L’auteur de cette note a dû être très bien renseigné sur le nom de l’amant de Marceline Desbordes et ne l’a pas écrite à la légère, car il est affirmatif sur bien des points. Toutefois, il se trompe lorsqu’il avance qu’elle appartenait au théâtre de l’Odéon de 1820 à 1825, alors qu’à cette époque elle avait quitté la scène parisienne. On pourra nous objecter que M. Audibert, ne pouvait être son amant, puisque les dictionnaires biographiques le font naître en 1797, c’est-à-dire onze ans après la naissance de Marceline. Voici notre réponse : Nous savons à quoi nous en tenir sur le crédit qu’il faut accorder à ces compilations qui se copient les unes les autres et qui pour la plupart fourmillent d’erreurs. Pour nous, et jusqu’à preuve du contraire, cette date de 1797 est fautive et c’est celle de 1787 qu’il faut lire. D’un autre côté, l’annotateur est trop précis pour avancer un fait de cette importance sans avoir eu des raisons sérieuses pour le consigner sur une lettre de cette nature, alors que Marceline Desbordes-Valmore était vivante[2].

10 Juillet 1896.

  1. Dans ce fac-simile l’écriture a été réduite de moitié.
  2. M. Benjamin Rivière a fait précéder la correspondance intime de Marceline Desbordes d’une notice biographique dans laquelle il dit ceci : « Elle naquit dans une maison d’humble apparence, rue de Valenciennes, à Douai ; une plaque commémorative placée près d’une niche vide de sa statue (?) perpétue ce souvenir. »

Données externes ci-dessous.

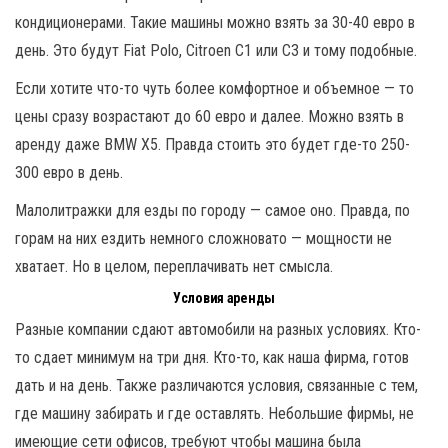
кондиционерами. Такие машины можно взять за 30-40 евро в
день. Это будут Fiat Polo, Citroen C1 или C3 и тому подобные.
Если хотите что-то чуть более комфортное и объемное — то
цены сразу возрастают до 60 евро и далее. Можно взять в
аренду даже BMW X5. Правда стоить это будет где-то 250-
300 евро в день.
Малолитражки для езды по городу — самое оно. Правда, по
горам на них ездить немного сложновато — мощности не
хватает. Но в целом, переплачивать нет смысла.
Условия аренды
Разные компании сдают автомобили на разных условиях. Кто-
то сдает минимум на три дня. Кто-то, как наша фирма, готов
дать и на день. Также различаются условия, связанные с тем,
где машину забирать и где оставлять. Небольшие фирмы, не
имеющие сети офисов, требуют чтобы машина была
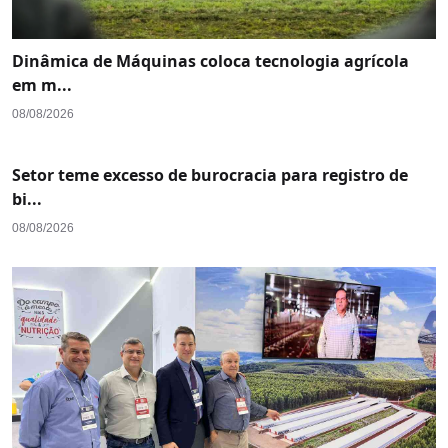
Dinâmica de Máquinas coloca tecnologia agrícola
em m...
08/08/2026
Setor teme excesso de burocracia para registro de
bi...
08/08/2026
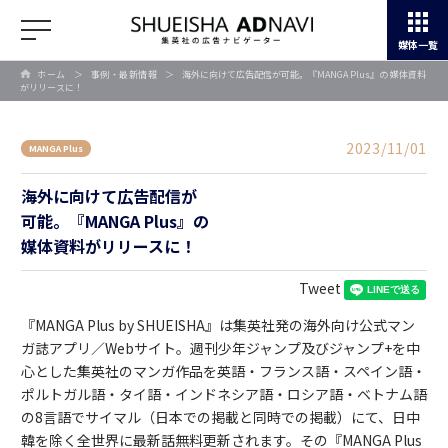
媒体一覧
ホーム
＞
事例・最新情報
＞
海外に向けて広告配信が可能。『MANGA Plus』の 媒体資料
がリリースに！
2023/11/01
MANGA Plus
海外に向けて広告配信が
可能。『MANGA Plus』の
媒体資料がリリースに！
Tweet
『MANGA Plus by SHUEISHA』は集英社発の海外向け公式マン
ガ誌アプリ／Webサイト。週刊少年ジャンプ及びジャンプ+を中
心とした集英社のマンガ作品を英語・フランス語・スペイン語・
ポルトガル語・タイ語・インドネシア語・ロシア語・ベトナム語
の8言語でサイマル（日本での掲載と同時での掲載）にて、日中
韓を除く全世界に最新話無料更新されます。その『MANGA Plus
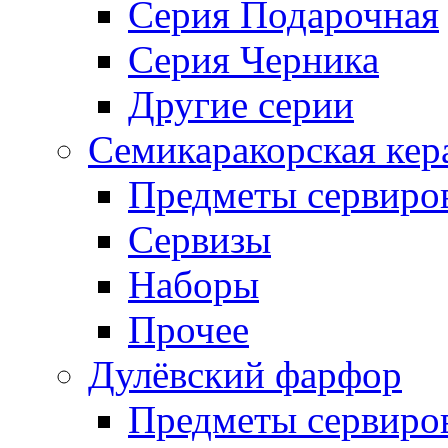
Серия Подарочная
Серия Черника
Другие серии
Семикаракорская кер
Предметы сервиро
Сервизы
Наборы
Прочее
Дулёвский фарфор
Предметы сервиро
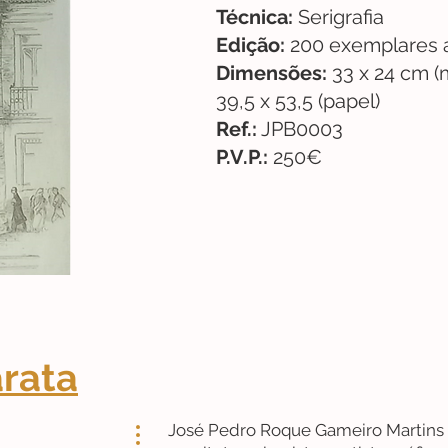
Técnica:
Serigrafia
Edição:
200 exemplares 
Dimensões:
33 x 24 cm (
39,5 x 53,5 (papel)
Ref.:
JPB0003
P.V.P.:
250€
arata
José Pedro Roque Gameiro Martins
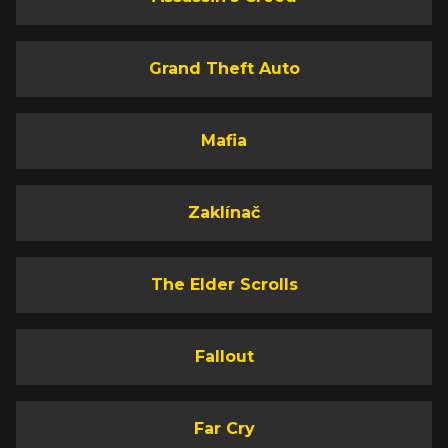
Grand Theft Auto
Mafia
Zaklínač
The Elder Scrolls
Fallout
Far Cry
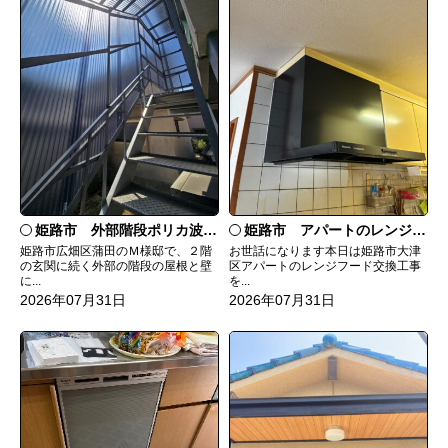
姫路市 外部階段ポリカ波板張替工事
姫路市 アパートのレンジフード交換
姫路市広畑区蒲田のＭ様邸で、２階
お世話になります本日は姫路市大津
の玄関に続く外部の階段の屋根と壁
区アパートのレンジフード交換工事
に...
を...
2026年07月31日
2026年07月31日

    La plaque commémorative dont il parle est placée sur la maison Leclerc, rue de Valenciennes, no 32, alors qu’elle devrait être au no 36 où Marceline est née. Comment se fait-il que le savant bibliothécaire qui par sa fonction a sous la main tous les documents désirables, n’ait pas fait connaître en temps utile à la municipalité cette erreur regrettable qui fait passer les édiles de l’Athènes du Nord pour des ignorants ? Il a fallu que le savant archiviste de Douai (qui n’est pas officier d’académie) attache le grelot pour l’obliger à faire des recherches à ce sujet.

    En effet, quelques jours après l’inauguration de la statue de Marceline, il a été obligé de reconnaître dans une nouvelle notice biographique placée en tête de quelques poésies patoises de la muse douaisienne, que c’est dans la maison habitée par M. Dumarchez qu’elle a vu le jour.